Since then, Skidmore’s sold around 300 FIGnition kits. “Most owners are just starting to explore it or trying to find time to build theirs,” he admits, “but FIGnition is like an early 80s micro – so it can basically do what they could do with 8Kb of RAM and 512Kb of storage. I’ve heard you could save the world with an 8-bit computer, so we probably haven’t got to its limits yet,” Skidmore adds, referring to a presentation given by Braddock Gaskill at an SVGLUG meeting last year.
While it’s tempting to push forward with the design and add more power, that’s a trap Skidmore is keen to avoid. “I love the FIGnition concept of a computer that’s genuinely easy to build, code and understand and I honestly don’t want to lose sight of that.
“That’s kinda the point: to know you’ve actually built your own, real computer so you’re more capable than you imagined. So it’s fine if people get inspired by FIGnition, play with it for a while and outgrow it – it’s not a lifestyle choice,” jokes Skidmore.

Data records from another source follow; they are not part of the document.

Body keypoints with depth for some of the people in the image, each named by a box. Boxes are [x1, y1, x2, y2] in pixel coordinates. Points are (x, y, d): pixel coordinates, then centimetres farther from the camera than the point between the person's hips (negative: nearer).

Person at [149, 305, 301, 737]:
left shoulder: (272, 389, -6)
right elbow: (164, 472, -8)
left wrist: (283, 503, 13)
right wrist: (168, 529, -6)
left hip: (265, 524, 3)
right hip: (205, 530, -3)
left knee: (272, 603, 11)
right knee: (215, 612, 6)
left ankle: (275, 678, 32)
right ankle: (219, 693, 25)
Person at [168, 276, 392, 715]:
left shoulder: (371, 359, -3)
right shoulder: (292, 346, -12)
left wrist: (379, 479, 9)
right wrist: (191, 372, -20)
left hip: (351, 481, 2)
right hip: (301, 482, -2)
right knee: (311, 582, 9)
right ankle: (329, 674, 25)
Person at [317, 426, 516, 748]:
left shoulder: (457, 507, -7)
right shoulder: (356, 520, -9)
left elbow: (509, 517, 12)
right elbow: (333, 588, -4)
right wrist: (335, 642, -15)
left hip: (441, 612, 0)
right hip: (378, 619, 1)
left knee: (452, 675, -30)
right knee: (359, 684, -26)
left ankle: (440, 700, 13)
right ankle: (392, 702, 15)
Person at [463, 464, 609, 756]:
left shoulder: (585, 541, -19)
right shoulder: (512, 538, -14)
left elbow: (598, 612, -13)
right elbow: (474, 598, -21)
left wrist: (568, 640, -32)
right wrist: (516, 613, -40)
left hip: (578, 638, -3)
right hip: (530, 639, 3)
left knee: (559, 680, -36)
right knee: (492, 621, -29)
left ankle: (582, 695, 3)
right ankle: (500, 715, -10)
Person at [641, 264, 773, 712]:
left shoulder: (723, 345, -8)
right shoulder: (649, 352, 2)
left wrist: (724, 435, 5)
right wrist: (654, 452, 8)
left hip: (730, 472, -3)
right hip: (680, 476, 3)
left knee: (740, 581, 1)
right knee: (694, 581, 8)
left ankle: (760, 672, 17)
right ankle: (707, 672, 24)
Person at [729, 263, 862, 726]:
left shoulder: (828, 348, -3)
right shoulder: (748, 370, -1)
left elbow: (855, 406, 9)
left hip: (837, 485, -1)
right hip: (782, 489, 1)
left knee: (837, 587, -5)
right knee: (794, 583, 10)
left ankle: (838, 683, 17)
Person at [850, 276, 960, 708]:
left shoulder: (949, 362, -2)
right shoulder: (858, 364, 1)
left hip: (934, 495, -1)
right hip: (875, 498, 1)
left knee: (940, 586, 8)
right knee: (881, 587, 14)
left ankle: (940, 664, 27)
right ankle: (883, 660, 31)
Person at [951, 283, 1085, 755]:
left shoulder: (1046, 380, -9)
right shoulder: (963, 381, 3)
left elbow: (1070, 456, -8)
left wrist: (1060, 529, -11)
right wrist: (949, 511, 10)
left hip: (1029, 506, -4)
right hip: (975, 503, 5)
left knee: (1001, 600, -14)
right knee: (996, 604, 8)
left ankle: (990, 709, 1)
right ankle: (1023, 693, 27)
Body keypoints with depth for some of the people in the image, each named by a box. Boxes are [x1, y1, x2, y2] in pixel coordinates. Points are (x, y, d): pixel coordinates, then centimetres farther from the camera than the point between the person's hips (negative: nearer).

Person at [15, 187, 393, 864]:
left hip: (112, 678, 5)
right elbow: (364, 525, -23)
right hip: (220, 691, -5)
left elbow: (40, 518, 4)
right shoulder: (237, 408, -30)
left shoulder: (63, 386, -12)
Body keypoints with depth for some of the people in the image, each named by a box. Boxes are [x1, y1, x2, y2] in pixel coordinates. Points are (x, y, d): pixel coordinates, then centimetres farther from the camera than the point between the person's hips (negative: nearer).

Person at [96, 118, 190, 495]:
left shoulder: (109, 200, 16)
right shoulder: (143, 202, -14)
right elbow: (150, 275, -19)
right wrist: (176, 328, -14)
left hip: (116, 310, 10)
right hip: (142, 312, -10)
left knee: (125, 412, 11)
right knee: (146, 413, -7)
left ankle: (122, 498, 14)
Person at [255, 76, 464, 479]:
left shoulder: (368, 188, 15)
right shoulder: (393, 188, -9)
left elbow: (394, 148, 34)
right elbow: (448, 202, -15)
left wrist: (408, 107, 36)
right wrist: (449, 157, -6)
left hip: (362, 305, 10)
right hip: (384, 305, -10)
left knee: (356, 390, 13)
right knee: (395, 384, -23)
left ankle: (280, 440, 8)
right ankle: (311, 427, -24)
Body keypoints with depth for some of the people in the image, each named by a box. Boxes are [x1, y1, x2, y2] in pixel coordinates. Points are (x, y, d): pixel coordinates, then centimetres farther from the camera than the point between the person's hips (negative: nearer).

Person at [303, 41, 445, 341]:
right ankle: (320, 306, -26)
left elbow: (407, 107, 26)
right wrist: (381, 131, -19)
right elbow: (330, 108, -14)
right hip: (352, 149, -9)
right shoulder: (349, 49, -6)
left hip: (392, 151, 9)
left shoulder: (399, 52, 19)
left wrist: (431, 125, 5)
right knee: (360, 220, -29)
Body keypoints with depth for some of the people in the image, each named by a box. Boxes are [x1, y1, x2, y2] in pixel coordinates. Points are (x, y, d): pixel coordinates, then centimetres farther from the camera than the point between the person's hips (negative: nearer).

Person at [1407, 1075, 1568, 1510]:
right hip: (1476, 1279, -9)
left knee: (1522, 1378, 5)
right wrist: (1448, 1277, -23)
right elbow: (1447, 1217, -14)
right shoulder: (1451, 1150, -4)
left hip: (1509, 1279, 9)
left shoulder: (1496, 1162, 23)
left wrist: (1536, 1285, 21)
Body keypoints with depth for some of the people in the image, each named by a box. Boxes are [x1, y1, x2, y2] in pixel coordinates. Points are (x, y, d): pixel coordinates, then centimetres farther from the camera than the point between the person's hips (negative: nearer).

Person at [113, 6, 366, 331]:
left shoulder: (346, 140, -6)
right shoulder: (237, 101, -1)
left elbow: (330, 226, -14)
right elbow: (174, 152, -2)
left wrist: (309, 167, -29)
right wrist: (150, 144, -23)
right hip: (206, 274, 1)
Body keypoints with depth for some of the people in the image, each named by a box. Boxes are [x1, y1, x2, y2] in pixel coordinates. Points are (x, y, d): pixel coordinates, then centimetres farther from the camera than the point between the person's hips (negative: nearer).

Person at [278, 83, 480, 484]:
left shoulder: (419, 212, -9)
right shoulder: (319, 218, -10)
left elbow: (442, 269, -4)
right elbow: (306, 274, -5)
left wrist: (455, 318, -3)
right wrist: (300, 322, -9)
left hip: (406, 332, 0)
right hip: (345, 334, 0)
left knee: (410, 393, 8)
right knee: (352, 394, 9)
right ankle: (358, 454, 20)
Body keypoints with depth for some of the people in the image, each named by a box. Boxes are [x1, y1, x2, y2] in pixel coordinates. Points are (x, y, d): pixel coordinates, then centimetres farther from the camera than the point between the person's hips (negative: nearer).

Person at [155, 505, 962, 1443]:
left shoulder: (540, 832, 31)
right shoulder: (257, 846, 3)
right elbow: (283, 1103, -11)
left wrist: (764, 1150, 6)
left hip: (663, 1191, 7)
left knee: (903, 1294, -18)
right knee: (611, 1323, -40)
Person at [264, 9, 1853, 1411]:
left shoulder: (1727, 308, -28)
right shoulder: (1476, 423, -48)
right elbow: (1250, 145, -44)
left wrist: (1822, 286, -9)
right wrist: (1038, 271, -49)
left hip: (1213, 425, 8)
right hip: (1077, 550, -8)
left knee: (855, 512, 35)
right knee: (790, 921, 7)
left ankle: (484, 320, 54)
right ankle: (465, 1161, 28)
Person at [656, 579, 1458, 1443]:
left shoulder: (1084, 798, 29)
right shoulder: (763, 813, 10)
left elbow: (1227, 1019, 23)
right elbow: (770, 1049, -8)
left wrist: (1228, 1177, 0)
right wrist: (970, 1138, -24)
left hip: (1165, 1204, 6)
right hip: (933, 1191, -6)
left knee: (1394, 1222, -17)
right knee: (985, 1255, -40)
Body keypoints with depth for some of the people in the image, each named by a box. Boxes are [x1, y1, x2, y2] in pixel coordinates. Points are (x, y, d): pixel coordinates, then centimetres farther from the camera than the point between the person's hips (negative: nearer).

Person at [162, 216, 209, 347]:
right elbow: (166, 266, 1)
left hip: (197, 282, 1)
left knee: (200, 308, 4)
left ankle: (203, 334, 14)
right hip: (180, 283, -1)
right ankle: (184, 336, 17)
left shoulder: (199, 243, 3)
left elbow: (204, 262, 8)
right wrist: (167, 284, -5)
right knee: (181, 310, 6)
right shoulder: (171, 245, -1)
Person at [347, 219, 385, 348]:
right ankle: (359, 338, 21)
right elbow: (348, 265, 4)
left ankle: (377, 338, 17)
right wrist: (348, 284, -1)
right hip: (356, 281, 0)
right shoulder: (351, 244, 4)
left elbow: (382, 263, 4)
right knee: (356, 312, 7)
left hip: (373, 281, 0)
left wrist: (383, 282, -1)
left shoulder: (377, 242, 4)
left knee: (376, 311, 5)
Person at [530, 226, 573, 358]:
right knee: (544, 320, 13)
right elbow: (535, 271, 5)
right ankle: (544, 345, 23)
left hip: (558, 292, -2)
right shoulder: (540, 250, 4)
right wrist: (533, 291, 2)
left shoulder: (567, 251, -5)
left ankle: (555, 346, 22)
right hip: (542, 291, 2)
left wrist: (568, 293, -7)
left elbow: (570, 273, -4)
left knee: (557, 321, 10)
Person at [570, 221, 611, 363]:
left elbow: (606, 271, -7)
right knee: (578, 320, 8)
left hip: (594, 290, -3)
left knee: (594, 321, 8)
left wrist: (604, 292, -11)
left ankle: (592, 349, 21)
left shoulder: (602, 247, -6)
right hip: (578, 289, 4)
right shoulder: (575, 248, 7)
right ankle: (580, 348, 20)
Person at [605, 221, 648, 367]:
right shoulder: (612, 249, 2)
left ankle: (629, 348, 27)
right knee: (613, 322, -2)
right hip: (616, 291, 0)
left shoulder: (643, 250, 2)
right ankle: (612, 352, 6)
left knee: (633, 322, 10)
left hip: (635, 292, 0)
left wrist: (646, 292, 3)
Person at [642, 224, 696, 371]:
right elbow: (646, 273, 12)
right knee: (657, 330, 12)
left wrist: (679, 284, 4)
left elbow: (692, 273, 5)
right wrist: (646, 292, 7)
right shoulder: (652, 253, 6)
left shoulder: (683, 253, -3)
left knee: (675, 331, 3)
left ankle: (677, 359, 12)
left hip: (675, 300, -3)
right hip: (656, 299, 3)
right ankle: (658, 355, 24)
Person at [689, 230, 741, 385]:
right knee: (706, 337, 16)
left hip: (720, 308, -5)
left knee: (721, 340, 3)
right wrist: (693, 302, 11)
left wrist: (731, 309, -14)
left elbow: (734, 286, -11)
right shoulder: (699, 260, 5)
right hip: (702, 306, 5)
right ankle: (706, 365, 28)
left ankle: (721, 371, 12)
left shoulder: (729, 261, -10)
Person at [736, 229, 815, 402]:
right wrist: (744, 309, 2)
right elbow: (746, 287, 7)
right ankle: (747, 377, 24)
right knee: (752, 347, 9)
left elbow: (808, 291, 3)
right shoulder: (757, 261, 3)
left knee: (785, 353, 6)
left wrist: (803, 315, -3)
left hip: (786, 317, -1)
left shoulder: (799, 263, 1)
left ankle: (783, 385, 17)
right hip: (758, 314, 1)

“Currently, I’m working hard to get the FIGnition firmware up to 1.0.0; implementing bitmapped graphics, vastly improving its editor and perhaps adding floating point arithmetic. Then maybe I’ll refine it to deal with any real inadequacies.
“Mostly I try not to get distracted from my ultimate goal, which is to turn nichemachines from a bedroom startup into a genuine technology cooperative – because Eric Schmidt is right, how can the UK make the most of its innovative culture and sustain it in our increasingly global, open-sourced society? I think it all points to cooperatives – and we invented those, too.”